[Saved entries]
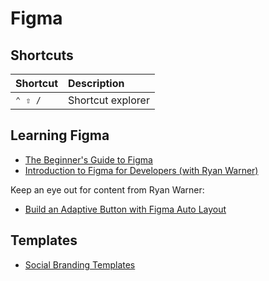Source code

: # Figma

## Shortcuts

| Shortcut | Description       |
| :------- | :---------------- |
| `⌃ ⇧ /`  | Shortcut explorer |

## Learning Figma

- [The Beginner's Guide to Figma](https://egghead.io/courses/the-beginner-s-guide-to-figma)
- [Introduction to Figma for Developers (with Ryan Warner)](https://www.youtube.com/watch?v=cvJNN4vWHjk&)

Keep an eye out for content from Ryan Warner:

- [Build an Adaptive Button with Figma Auto Layout](https://egghead.io/lessons/figma-build-an-adaptive-button-with-figma-auto-layout)

## Templates

- [Social Branding Templates](https://www.youtube.com/watch?time_continue=34&v=k9WbGAMbDRE)
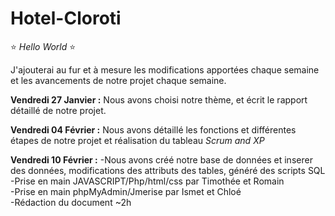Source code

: # Hotel-Cloroti

:star: <i>Hello World</i> :star:

J'ajouterai au fur et à mesure les modifications apportées chaque semaine et les avancements de notre projet chaque semaine.

<b>Vendredi 27 Janvier :</b> Nous avons choisi notre thème, et écrit le rapport détaillé de notre projet. 

<b>Vendredi 04 Février :</b> Nous avons détaillé les fonctions et différentes étapes de notre projet et réalisation du tableau <i>Scrum and XP</i> 

<b>Vendredi 10 Février :</b> -Nous avons créé notre base de données et inserer des données, modifications des attributs des tables, généré des scripts SQL  
                             -Prise en main JAVASCRIPT/Php/html/css par Timothée et Romain  
                             -Prise en main phpMyAdmin/Jmerise par Ismet et Chloé  
                             -Rédaction du document ~2h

* [Activity] Pull out each line of the material above that contains the string "Vendredi".

* [Exercise solution]
<b>Vendredi 27 Janvier :</b> Nous avons choisi notre thème, et écrit le rapport détaillé de notre projet. 
<b>Vendredi 04 Février :</b> Nous avons détaillé les fonctions et différentes étapes de notre projet et réalisation du tableau <i>Scrum and XP</i> 
<b>Vendredi 10 Février :</b> -Nous avons créé notre base de données et inserer des données, modifications des attributs des tables, généré des scripts SQL  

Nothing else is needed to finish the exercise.